[Data records]
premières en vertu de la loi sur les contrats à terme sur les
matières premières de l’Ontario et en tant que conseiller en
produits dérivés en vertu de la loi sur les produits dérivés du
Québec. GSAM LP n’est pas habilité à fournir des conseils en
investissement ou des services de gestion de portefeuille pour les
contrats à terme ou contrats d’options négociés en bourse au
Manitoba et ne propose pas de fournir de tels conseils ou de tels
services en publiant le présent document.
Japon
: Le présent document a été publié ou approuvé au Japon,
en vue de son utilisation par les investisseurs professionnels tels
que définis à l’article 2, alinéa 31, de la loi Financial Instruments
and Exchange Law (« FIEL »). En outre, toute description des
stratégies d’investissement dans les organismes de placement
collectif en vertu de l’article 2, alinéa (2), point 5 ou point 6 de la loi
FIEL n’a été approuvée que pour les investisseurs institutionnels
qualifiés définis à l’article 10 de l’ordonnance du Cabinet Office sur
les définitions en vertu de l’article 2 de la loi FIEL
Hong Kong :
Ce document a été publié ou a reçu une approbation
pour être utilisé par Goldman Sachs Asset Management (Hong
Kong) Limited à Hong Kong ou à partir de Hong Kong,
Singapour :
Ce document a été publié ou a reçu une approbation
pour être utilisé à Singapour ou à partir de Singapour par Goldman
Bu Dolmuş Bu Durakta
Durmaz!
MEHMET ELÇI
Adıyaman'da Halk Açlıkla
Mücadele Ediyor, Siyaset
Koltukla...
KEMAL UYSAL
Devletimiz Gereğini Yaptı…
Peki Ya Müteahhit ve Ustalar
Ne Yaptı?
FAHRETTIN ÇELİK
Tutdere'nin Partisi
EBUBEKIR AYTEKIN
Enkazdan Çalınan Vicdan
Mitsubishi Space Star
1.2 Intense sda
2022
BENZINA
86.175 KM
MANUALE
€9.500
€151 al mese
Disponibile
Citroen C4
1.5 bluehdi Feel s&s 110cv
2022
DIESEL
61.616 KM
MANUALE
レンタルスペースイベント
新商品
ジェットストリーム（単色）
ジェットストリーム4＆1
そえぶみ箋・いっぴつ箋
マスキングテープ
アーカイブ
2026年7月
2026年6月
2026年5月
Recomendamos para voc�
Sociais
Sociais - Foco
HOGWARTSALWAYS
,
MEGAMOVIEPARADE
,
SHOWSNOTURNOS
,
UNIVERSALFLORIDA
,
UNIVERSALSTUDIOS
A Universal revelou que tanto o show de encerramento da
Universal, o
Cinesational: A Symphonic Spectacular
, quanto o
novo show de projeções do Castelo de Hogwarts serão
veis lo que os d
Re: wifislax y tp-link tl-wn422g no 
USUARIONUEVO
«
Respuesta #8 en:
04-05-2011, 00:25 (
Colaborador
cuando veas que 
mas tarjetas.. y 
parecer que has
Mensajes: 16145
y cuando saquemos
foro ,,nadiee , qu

**TASK BRIEF:** An exact copy of every entry is the expected result.

**YOUR RESPONSE:**
premières en vertu de la loi sur les contrats à terme sur les
matières premières de l’Ontario et en tant que conseiller en
produits dérivés en vertu de la loi sur les produits dérivés du
Québec. GSAM LP n’est pas habilité à fournir des conseils en
investissement ou des services de gestion de portefeuille pour les
contrats à terme ou contrats d’options négociés en bourse au
Manitoba et ne propose pas de fournir de tels conseils ou de tels
services en publiant le présent document.
Japon
: Le présent document a été publié ou approuvé au Japon,
en vue de son utilisation par les investisseurs professionnels tels
que définis à l’article 2, alinéa 31, de la loi Financial Instruments
and Exchange Law (« FIEL »). En outre, toute description des
stratégies d’investissement dans les organismes de placement
collectif en vertu de l’article 2, alinéa (2), point 5 ou point 6 de la loi
FIEL n’a été approuvée que pour les investisseurs institutionnels
qualifiés définis à l’article 10 de l’ordonnance du Cabinet Office sur
les définitions en vertu de l’article 2 de la loi FIEL
Hong Kong :
Ce document a été publié ou a reçu une approbation
pour être utilisé par Goldman Sachs Asset Management (Hong
Kong) Limited à Hong Kong ou à partir de Hong Kong,
Singapour :
Ce document a été publié ou a reçu une approbation
pour être utilisé à Singapour ou à partir de Singapour par Goldman
Bu Dolmuş Bu Durakta
Durmaz!
MEHMET ELÇI
Adıyaman'da Halk Açlıkla
Mücadele Ediyor, Siyaset
Koltukla...
KEMAL UYSAL
Devletimiz Gereğini Yaptı…
Peki Ya Müteahhit ve Ustalar
Ne Yaptı?
FAHRETTIN ÇELİK
Tutdere'nin Partisi
EBUBEKIR AYTEKIN
Enkazdan Çalınan Vicdan
Mitsubishi Space Star
1.2 Intense sda
2022
BENZINA
86.175 KM
MANUALE
€9.500
€151 al mese
Disponibile
Citroen C4
1.5 bluehdi Feel s&s 110cv
2022
DIESEL
61.616 KM
MANUALE
レンタルスペースイベント
新商品
ジェットストリーム（単色）
ジェットストリーム4＆1
そえぶみ箋・いっぴつ箋
マスキングテープ
アーカイブ
2026年7月
2026年6月
2026年5月
Recomendamos para voc�
Sociais
Sociais - Foco
HOGWARTSALWAYS
,
MEGAMOVIEPARADE
,
SHOWSNOTURNOS
,
UNIVERSALFLORIDA
,
UNIVERSALSTUDIOS
A Universal revelou que tanto o show de encerramento da
Universal, o
Cinesational: A Symphonic Spectacular
, quanto o
novo show de projeções do Castelo de Hogwarts serão
veis lo que os d
Re: wifislax y tp-link tl-wn422g no 
USUARIONUEVO
«
Respuesta #8 en:
04-05-2011, 00:25 (
Colaborador
cuando veas que 
mas tarjetas.. y 
parecer que has
Mensajes: 16145
y cuando saquemos
foro ,,nadiee , qu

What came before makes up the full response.